Basic Facts on Hiring in Hungary

  • An employer’s questions during an interview are regulated by EU data legislation – they must directly relate to job specifications and requirements.
  • Terms and conditions of employment in Hungary are regulated by the Labor Code.
  • For onboarding employees, you will need certain documentation: A social security number, a tax identification number, registration card (if member is part of from another EU country), and a resident and work permit (if an employee is a non-EEA national).
  • Employers must follow anti-discrimination laws in Hungary throughout the process of recruitment, which prohibits discrimination on the basis of origin, political belief, and worldview, with further legislation preventing discrimination on the basis of racial origin, sex, age, financial status, disability, health status, family status, nationality, sexual orientation, membership of a trade union or other organization representing employee’s interests, and type of employment relationship.

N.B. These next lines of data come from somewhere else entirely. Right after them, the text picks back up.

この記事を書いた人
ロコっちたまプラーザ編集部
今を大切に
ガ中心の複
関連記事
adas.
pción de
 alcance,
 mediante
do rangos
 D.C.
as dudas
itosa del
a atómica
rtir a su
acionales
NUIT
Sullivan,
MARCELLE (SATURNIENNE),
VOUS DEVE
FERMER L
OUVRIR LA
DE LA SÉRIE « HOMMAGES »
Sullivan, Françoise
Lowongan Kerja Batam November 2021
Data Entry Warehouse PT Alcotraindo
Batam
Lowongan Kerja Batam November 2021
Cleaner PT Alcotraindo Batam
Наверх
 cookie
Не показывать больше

  • Collective agreements also play a significant role in employment conditions – trade unions can only conclude collective agreements at the company level if membership exceeds 10% of those employed at the company. This also applies for industry-level agreements. Collective agreements last for two years, although they are sometimes valid for an unlimited period. Agreements on pay increases at company level are usually annual.
  • Administration and enforcement of employment requirements are governed by the National Employment Service – which is split into a National Employment Office at the national level, Labor Centers of Government Offices at County Level, and Branch Offices at the local level.

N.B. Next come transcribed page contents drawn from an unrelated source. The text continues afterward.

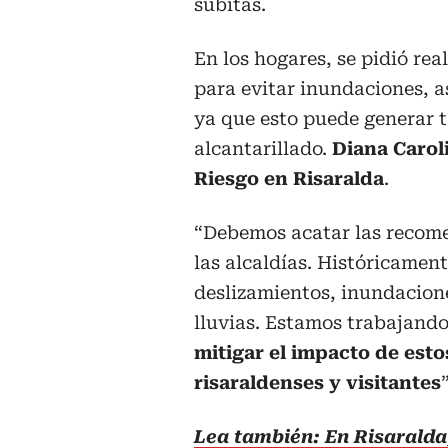
súbitas.
En los hogares, se pidió re
para evitar inundaciones, a
ya que esto puede generar 
alcantarillado.
Diana Carol
Riesgo en Risaralda
.
“Debemos acatar las recome
las alcaldías. Históricamen
deslizamientos, inundacion
lluvias. Estamos trabajando
mitigar el impacto de esto
risaraldenses y visitantes
Lea también: En Risaralda,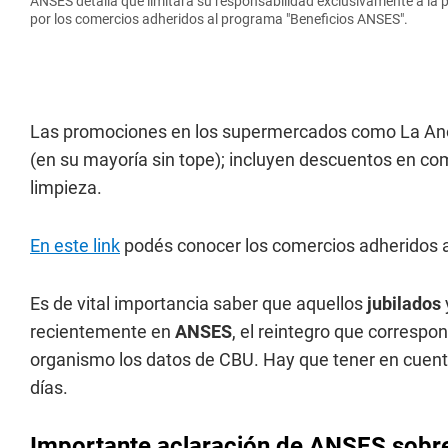
ANSES detalla que limitará su responsabilidad exclusivamente a la p
por los comercios adheridos al programa "Beneficios ANSES".
Las promociones en los supermercados como La Anón
(en su mayoría sin tope); incluyen descuentos en co
limpieza.
En este link
podés conocer los comercios adheridos 
Es de vital importancia saber que aquellos
jubilados
recientemente en
ANSES
, el reintegro que correspo
organismo los datos de CBU. Hay que tener en cuent
días.
Importante aclaración de ANSES sobr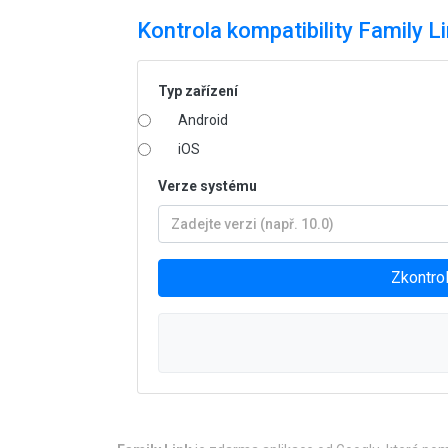
Kontrola kompatibility Family L
Typ zařízení
Android
iOS
Verze systému
Zkontrol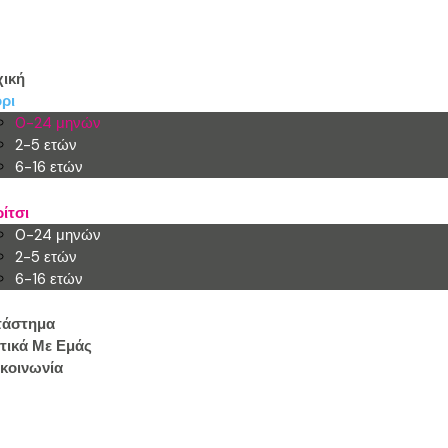
ική
ρι
0-24 μηνών
2-5 ετών
6-16 ετών
ίτσι
0-24 μηνών
2-5 ετών
6-16 ετών
τάστημα
τικά Με Εμάς
κοινωνία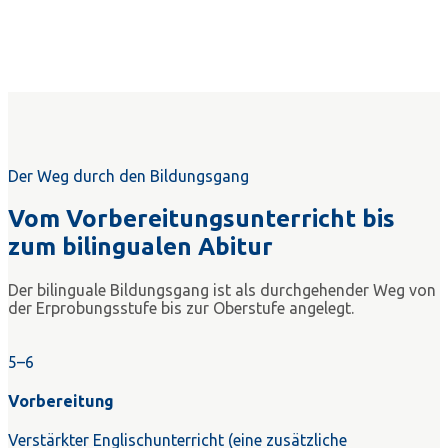
Der Weg durch den Bildungsgang
Vom Vorbereitungsunterricht bis
zum bilingualen Abitur
Der bilinguale Bildungsgang ist als durchgehender Weg von
der Erprobungsstufe bis zur Oberstufe angelegt.
5–6
Vorbereitung
Verstärkter Englischunterricht (eine zusätzliche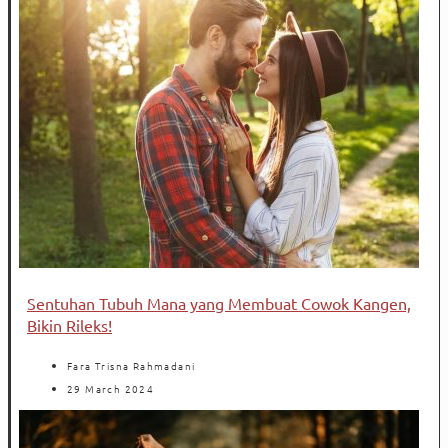
Sentuhan Tubuh Mana yang Membuat Cowok Kangen,
Bikin Rileks!
Fara Trisna Rahmadani
29 March 2024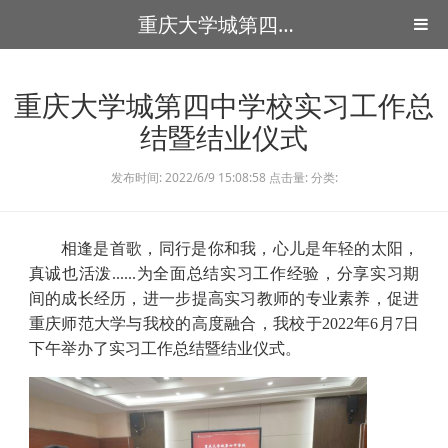
重庆大学城第四中学
重庆大学城第四中学校实习工作总
结暨结业仪式
发布时间: 2022/6/9 15:08:58 点击量: 分类:
相逢是首歌，同行是你和我，心儿是年轻的太阳，
真诚也活泼
......
为全面总结实习工作经验，分享实习期
间的成长经历，进一步提高实习教师的专业素养，促进
重庆师范大学与我校的高度融合，我校于
2022
年
6
月
7
日
下午举办了实习工作总结暨结业仪式。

  • In Hungary, employment contracts must be established in writing, and must not be contrary to the applicable collective bargaining agreement – unless the employment terms are more favorable for the employee.
  • If an employment contract is not provided in writing by the employer within 30 days from the job’s commencement, it can be cited as invalid by the employee.
  • The standard contract type is an indefinite contract. 
  • Fixed-term contracts are also practiced, but their validity may not exceed 5 years.
  • The standard working time is 8 hours a day and 40 hours a week, but this can be altered according to the type of employment contract and work.
  • Employers must at least meet the minimum wage for the employee’s salary, but the average monthly salary may differ according to the industry and sector.
  • Overtime work cannot exceed maximum of 4 hours daily, and 8 hours weekly. Any employee who works overtime should receive a supplement of no less than 150% of their hourly rate (200% during the weekends and holidays), or fully paid time off for no less than the amount of overtime that has been worked.
  • Employees are entitled to at least 11 hours of interrupted rest after the end of daily work and until the beginning of next day’s work. In a week, employees are entitled to 2 rest days.
  • Employers are obligated to with-hold and pay employees’ personal income tax and social security contributions monthly.
  • The standard notice period for employment termination is one month – however, this may vary according to the employment contract and cannot exceed one year.
  • Under the Labor Code, the employment notice can be extended according to the length of the employee’s length of service:
    – 3-5 years: 35 days
    – 5-8 years: 45 days
    – 8-10 years: 50 days 
    – 10-15 years: 55 days 
    – 15-18 years: 60 days 
    – 18-20 years: 70 days 
    – 20+ years: 90 days 
  • The probationary period is generally agreed upon between the employer and employee but should not exceed 3 months. According to an applicable collective bargaining agreement, this period may be extended to 6 months. 
  • Termination of employment during probation may be done with immediate effect and without justification.